[Stored items]
────────────────────
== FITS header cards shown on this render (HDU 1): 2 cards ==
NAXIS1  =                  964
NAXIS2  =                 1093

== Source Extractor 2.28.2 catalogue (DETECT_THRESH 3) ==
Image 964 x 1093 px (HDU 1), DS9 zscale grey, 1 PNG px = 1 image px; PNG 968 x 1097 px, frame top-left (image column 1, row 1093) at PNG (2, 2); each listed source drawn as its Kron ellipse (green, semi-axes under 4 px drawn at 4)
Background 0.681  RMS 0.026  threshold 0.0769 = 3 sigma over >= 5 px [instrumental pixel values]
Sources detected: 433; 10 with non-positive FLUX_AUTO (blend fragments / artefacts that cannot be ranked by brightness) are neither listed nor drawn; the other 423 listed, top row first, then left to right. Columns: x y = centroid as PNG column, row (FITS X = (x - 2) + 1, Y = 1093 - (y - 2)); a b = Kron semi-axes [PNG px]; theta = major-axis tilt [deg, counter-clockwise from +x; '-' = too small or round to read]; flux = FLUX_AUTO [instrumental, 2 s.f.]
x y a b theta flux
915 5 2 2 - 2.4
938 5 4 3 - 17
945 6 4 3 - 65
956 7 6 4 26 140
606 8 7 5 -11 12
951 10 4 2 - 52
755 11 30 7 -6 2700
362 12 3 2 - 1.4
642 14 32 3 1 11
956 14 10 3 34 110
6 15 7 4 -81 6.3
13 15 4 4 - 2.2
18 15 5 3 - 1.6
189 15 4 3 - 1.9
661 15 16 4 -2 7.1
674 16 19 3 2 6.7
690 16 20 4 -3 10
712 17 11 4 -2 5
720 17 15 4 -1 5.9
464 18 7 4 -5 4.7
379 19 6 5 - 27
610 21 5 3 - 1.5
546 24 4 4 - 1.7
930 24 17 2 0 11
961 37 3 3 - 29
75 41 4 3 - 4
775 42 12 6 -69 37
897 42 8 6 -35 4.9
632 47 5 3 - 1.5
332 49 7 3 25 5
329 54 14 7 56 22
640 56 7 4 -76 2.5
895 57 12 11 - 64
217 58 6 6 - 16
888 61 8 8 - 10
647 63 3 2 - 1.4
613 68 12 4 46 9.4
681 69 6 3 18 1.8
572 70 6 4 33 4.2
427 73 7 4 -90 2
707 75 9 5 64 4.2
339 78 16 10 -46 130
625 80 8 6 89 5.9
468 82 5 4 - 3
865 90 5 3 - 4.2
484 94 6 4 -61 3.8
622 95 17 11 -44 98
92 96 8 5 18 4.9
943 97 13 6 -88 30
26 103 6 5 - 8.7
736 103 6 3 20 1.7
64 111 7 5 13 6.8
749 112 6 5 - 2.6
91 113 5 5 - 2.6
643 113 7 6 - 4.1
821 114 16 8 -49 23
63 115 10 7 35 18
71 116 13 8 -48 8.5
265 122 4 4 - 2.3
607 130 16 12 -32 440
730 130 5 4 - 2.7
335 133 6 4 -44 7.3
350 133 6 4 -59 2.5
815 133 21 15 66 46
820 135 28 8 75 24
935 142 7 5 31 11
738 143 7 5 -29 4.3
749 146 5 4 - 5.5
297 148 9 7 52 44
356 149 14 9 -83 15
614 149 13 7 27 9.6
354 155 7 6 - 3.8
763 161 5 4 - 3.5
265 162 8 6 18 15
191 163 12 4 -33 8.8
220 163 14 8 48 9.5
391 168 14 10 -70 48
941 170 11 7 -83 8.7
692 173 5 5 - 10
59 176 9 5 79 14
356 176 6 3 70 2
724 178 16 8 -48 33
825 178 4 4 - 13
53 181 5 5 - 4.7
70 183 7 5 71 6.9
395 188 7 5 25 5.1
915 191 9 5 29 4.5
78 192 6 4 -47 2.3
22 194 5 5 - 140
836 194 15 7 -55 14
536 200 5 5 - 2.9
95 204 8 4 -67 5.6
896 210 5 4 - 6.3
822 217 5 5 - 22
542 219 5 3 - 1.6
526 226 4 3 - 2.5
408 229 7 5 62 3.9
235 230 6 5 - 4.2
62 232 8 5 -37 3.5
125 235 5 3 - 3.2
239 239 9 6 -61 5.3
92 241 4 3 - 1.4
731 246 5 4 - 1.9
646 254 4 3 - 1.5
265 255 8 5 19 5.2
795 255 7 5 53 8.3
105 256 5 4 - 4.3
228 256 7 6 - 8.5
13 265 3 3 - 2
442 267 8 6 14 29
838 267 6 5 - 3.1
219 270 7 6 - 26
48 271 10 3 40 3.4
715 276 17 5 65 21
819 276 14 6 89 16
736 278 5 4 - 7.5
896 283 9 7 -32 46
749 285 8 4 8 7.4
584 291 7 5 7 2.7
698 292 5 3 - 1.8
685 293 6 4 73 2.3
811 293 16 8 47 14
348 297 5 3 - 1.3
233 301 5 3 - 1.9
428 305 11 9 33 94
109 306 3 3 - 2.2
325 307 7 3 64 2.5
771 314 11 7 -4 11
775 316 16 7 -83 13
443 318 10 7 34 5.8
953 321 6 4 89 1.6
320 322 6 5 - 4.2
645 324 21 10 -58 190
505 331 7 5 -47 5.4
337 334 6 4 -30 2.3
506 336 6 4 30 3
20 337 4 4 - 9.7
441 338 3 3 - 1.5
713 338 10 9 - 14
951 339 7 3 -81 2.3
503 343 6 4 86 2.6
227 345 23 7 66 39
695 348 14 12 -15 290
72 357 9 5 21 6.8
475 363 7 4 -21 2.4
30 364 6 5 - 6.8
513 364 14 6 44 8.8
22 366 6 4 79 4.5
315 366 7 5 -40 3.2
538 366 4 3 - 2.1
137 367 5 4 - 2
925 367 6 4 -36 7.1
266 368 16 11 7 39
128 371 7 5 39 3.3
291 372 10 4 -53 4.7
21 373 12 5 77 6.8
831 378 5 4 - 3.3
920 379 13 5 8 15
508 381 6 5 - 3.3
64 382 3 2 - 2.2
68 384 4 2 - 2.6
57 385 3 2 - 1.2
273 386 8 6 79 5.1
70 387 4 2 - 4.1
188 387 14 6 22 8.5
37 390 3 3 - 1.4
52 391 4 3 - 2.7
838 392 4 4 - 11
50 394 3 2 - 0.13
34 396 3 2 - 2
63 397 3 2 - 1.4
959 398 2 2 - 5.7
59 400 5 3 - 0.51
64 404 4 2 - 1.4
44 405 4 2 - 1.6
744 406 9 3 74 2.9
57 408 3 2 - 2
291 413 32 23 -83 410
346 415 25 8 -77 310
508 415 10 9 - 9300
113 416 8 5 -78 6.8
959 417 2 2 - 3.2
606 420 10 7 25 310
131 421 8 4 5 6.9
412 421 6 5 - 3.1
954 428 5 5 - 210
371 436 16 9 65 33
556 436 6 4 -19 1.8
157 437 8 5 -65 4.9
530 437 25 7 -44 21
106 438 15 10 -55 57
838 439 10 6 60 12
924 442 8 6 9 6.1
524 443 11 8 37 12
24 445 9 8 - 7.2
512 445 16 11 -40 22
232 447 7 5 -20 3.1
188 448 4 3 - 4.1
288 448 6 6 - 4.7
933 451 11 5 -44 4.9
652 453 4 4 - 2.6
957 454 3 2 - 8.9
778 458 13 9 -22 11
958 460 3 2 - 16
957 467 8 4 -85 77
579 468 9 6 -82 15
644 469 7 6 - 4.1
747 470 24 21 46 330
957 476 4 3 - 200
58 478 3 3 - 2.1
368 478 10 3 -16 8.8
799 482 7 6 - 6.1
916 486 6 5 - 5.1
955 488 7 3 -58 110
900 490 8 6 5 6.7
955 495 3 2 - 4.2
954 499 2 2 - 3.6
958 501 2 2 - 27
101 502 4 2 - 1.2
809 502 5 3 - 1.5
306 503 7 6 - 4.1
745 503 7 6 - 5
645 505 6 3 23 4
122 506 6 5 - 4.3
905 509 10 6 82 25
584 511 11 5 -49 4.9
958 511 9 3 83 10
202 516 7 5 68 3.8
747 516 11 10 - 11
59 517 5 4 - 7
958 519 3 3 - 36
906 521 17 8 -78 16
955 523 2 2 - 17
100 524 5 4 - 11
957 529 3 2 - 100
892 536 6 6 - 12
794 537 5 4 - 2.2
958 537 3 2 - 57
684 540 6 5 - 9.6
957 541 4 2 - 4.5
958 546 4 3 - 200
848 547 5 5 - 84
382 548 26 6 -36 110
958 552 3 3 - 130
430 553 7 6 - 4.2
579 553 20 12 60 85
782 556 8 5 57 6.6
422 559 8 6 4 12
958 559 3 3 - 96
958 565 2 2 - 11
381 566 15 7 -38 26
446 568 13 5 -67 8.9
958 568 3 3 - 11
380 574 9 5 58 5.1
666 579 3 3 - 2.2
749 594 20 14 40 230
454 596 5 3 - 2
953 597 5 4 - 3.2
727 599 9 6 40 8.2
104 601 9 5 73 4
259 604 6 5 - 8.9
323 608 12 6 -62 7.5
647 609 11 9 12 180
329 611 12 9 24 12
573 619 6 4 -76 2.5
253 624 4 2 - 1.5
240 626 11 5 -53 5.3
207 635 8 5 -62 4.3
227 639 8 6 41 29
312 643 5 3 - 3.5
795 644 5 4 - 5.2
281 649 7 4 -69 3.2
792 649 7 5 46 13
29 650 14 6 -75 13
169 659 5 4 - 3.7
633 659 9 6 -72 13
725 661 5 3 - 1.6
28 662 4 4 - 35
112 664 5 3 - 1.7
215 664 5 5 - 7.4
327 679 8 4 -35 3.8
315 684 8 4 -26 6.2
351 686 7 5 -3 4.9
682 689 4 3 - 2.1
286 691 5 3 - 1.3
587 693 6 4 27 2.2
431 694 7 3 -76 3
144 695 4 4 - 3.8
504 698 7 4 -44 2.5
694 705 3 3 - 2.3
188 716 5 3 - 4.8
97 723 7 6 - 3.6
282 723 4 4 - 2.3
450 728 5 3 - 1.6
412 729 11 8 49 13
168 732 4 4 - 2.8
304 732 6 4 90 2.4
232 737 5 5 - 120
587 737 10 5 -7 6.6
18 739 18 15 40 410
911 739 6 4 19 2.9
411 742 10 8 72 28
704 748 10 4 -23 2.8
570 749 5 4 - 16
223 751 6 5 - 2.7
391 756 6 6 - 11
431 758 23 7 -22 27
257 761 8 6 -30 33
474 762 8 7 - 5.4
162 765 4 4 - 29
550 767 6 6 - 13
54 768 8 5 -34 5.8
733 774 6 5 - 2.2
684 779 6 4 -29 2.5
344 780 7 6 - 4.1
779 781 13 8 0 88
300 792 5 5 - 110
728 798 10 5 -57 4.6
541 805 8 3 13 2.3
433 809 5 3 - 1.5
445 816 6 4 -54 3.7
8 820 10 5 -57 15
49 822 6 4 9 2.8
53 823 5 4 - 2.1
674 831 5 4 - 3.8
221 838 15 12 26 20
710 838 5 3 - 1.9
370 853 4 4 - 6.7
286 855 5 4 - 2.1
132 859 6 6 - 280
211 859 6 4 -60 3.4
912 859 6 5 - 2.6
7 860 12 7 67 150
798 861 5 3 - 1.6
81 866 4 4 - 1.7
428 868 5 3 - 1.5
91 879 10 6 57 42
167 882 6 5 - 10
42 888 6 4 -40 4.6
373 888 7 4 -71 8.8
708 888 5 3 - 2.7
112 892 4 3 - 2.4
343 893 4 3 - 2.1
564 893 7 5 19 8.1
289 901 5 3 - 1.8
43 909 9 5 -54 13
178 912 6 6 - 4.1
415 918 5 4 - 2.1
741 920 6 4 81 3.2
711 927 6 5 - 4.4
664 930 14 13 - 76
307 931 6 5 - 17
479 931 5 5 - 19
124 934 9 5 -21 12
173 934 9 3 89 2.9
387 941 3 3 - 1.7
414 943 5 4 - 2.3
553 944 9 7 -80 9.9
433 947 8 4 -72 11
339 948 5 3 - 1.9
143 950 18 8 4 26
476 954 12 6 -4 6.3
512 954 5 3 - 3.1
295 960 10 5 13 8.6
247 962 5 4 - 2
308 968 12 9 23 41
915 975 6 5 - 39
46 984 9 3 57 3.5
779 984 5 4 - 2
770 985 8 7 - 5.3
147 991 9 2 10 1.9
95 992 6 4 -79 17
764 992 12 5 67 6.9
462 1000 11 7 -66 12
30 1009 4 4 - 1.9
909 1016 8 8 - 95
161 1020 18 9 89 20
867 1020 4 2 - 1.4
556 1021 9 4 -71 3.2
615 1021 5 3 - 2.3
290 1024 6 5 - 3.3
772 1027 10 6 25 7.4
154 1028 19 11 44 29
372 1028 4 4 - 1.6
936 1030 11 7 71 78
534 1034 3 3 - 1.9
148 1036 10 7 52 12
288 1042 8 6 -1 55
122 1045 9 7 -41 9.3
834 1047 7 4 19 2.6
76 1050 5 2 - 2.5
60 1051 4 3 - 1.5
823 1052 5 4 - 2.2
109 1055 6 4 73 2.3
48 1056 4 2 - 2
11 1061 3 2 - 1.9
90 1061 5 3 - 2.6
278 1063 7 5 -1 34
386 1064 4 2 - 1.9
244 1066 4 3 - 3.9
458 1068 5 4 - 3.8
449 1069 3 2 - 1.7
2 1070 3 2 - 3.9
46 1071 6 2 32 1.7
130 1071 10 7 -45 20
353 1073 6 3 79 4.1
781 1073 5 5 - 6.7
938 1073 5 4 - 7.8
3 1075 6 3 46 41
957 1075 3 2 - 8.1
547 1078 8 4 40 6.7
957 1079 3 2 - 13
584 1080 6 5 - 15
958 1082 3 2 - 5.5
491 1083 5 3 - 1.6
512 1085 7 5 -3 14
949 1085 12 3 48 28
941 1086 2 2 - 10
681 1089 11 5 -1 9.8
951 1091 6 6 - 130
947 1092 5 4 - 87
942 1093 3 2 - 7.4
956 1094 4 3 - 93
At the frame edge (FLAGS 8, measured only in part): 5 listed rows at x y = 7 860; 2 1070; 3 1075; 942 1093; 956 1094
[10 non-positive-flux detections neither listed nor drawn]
────────────────────
### Aim of the task:
Copy out the stretch from the line containing "Source Extractor 2.28.2" through the line containing "546 24 4 4 - 1.7", both included, with nothing changed.

### Answer to the exercise:
== Source Extractor 2.28.2 catalogue (DETECT_THRESH 3) ==
Image 964 x 1093 px (HDU 1), DS9 zscale grey, 1 PNG px = 1 image px; PNG 968 x 1097 px, frame top-left (image column 1, row 1093) at PNG (2, 2); each listed source drawn as its Kron ellipse (green, semi-axes under 4 px drawn at 4)
Background 0.681  RMS 0.026  threshold 0.0769 = 3 sigma over >= 5 px [instrumental pixel values]
Sources detected: 433; 10 with non-positive FLUX_AUTO (blend fragments / artefacts that cannot be ranked by brightness) are neither listed nor drawn; the other 423 listed, top row first, then left to right. Columns: x y = centroid as PNG column, row (FITS X = (x - 2) + 1, Y = 1093 - (y - 2)); a b = Kron semi-axes [PNG px]; theta = major-axis tilt [deg, counter-clockwise from +x; '-' = too small or round to read]; flux = FLUX_AUTO [instrumental, 2 s.f.]
x y a b theta flux
915 5 2 2 - 2.4
938 5 4 3 - 17
945 6 4 3 - 65
956 7 6 4 26 140
606 8 7 5 -11 12
951 10 4 2 - 52
755 11 30 7 -6 2700
362 12 3 2 - 1.4
642 14 32 3 1 11
956 14 10 3 34 110
6 15 7 4 -81 6.3
13 15 4 4 - 2.2
18 15 5 3 - 1.6
189 15 4 3 - 1.9
661 15 16 4 -2 7.1
674 16 19 3 2 6.7
690 16 20 4 -3 10
712 17 11 4 -2 5
720 17 15 4 -1 5.9
464 18 7 4 -5 4.7
379 19 6 5 - 27
610 21 5 3 - 1.5
546 24 4 4 - 1.7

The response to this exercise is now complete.